I did change a couple things though:

  • Under the “Vector length between ik_hand_l and ik_hand_r + Remap” portion, I’ve changed the Remap node’s Target Minimum to 0.0 and Target Maximum to 1.0 whereas in the video and project, it was set to 1.0 and 0.0 respectively. On my end, this visually changed from the left hand floating in space into snapping to the proper hand_r_ctrl_left_offset position on the weapon.

  • I changed hand_r_ctrl_left_offset’s OffsetRotatorRoll (in Local Space) from 0 to 180 degrees. This visually changed the left hand from being bent awkwardly to now having the correct grip direction.

Almost everything seems to be perfect. The left hand follows the right hand and thus the weapon’s shaft properly even in animations meant for other things like one-handed parry.
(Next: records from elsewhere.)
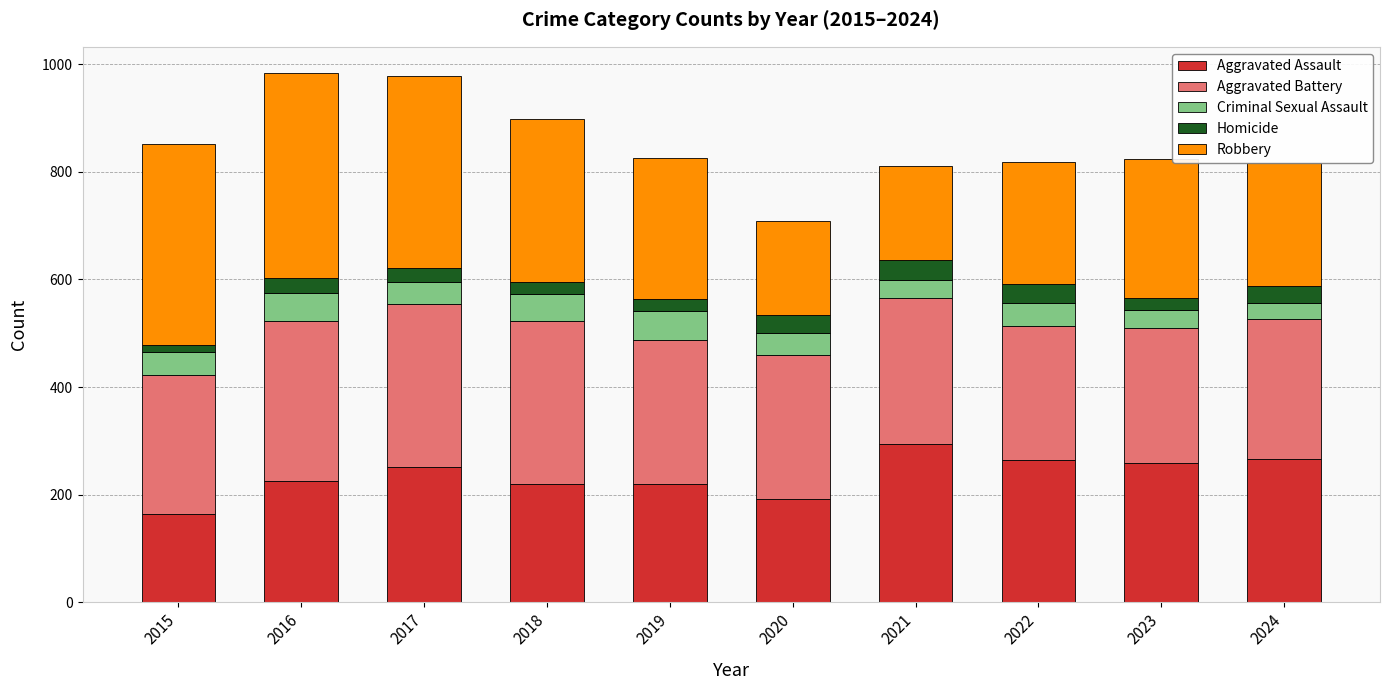

What is the lowest value of the Aggravated Assault series?

164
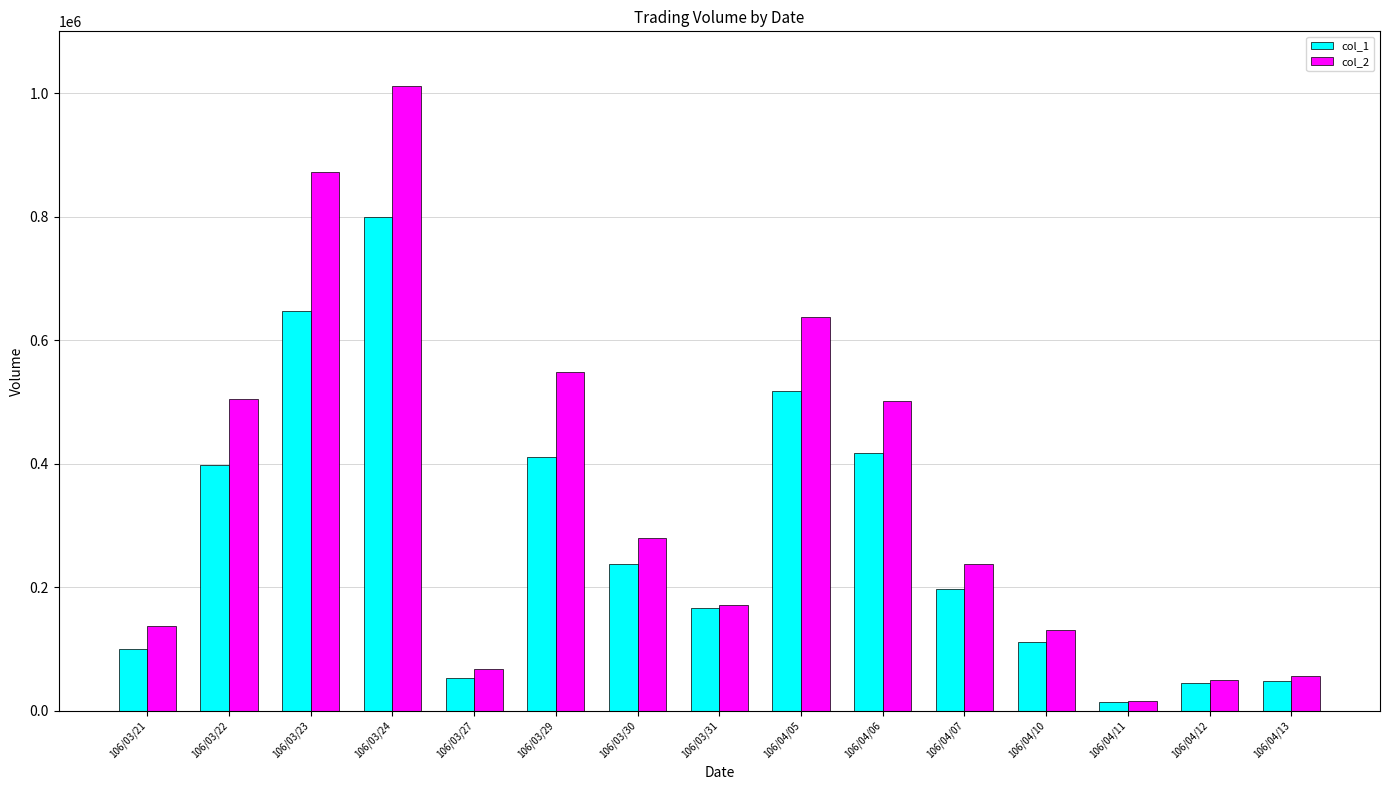

What is the difference between the col_2 values at 106/03/24 and 106/03/21?

874190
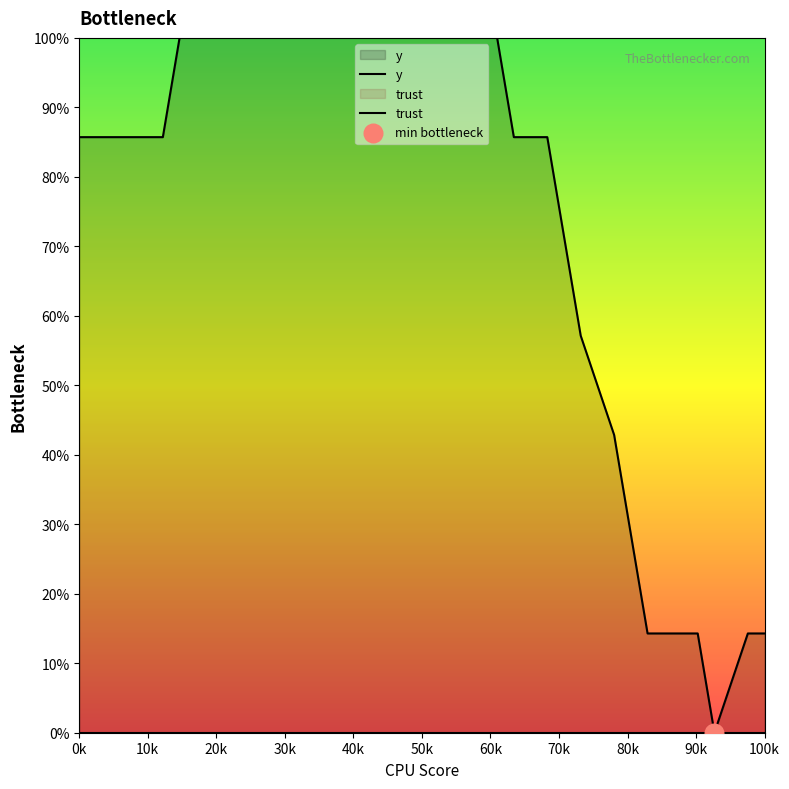

Which series contains the lowest Y value?

y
Problem: However, I can’t figure out how to manage a proper offset so that it’s attaching to the character’s grip/palm rather than the wrist (hand_l). I’ve naively attempted modifying offset such as adding to the Get Transform - Control (hand_l_control) before feeding it into the Basic IK’s Translation. But it ultimately is still pivoting around Basic IKEffector ItemType: Bone, Name: hand_l aka the wrist.

Edit: Also noticed the shoulder is dislocated

On the plus side, I now see that I can easily feed a float value for the distance between right and left hand on the grip, this will be a way better method to use than finding out and manually entering offset values for every weapon in the future!